MyClass.DoSomething(a, b);
}

[Test]
public void DoSomethingTest()
{
Assert.DoesNotThrow(method1);
}

Now suppose that you have to unit test MyClass.DoSomething against many similar inputs. One way to do is repeat method1 and DoSomethingTest as needed. A disadvantage is that it’s against DRY principle. As Assert.DoesNotThrow ony accepts methods that has not parameter, I couldn’t stop to repeat initialization/setup codes in every method.

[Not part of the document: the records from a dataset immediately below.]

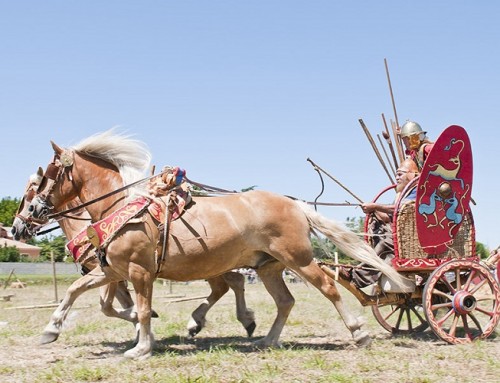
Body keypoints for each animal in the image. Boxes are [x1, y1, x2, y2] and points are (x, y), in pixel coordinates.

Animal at [12, 166, 256, 340]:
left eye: (31, 191)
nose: (16, 228)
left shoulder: (113, 271)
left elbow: (109, 305)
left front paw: (142, 325)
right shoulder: (112, 272)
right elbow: (114, 303)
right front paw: (141, 325)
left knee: (229, 284)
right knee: (229, 284)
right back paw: (220, 321)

Fortunately today I found that I can use Anonymous Methods with Assert.Throws and Assert.DoesNotThrow without need to create several methods. Using this way DRY is leveraged in unit tests. See following example:

[Test]
public void DoSomethingTest()
{
int a1 = 1;
int b1 =2;

int b2 =4;

int b3 = -1;

Assert.DoesNotThrows(delegate()
{
MyClass.DoSomething(a1, b1);
});

Assert.DoesNotThrows(delegate()
{
MyClass.DoSomething(a1, b2);
});

Assert.DoesNotThrows(delegate()
{
MyClass.DoSomething(a1, b3);
});

Note: Many others have problems with applying DRY or KISS with unit tests including this one.